What is required: Rewrite the material below as a two-column Markdown table headed Row and Line, with one numbered row for each line and blank lines omitted.

Data to use:
----

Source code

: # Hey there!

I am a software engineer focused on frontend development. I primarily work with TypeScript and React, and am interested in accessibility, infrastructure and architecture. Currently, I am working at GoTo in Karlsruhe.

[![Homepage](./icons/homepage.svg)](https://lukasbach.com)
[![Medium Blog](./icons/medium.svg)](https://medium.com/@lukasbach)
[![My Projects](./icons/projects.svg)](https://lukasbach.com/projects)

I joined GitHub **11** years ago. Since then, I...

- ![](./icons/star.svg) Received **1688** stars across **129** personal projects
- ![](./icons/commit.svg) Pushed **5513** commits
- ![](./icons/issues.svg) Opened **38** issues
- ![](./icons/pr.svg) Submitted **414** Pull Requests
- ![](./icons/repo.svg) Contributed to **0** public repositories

----

Solution for this problem:
| Row | Line |
|---|---|
| 1 | Source code |
| 2 | : # Hey there! |
| 3 | I am a software engineer focused on frontend development. I primarily work with TypeScript and React, and am interested in accessibility, infrastructure and architecture. Currently, I am working at GoTo in Karlsruhe. |
| 4 | [![Homepage](./icons/homepage.svg)](https://lukasbach.com) |
| 5 | [![Medium Blog](./icons/medium.svg)](https://medium.com/@lukasbach) |
| 6 | [![My Projects](./icons/projects.svg)](https://lukasbach.com/projects) |
| 7 | I joined GitHub **11** years ago. Since then, I... |
| 8 | - ![](./icons/star.svg) Received **1688** stars across **129** personal projects |
| 9 | - ![](./icons/commit.svg) Pushed **5513** commits |
| 10 | - ![](./icons/issues.svg) Opened **38** issues |
| 11 | - ![](./icons/pr.svg) Submitted **414** Pull Requests |
| 12 | - ![](./icons/repo.svg) Contributed to **0** public repositories |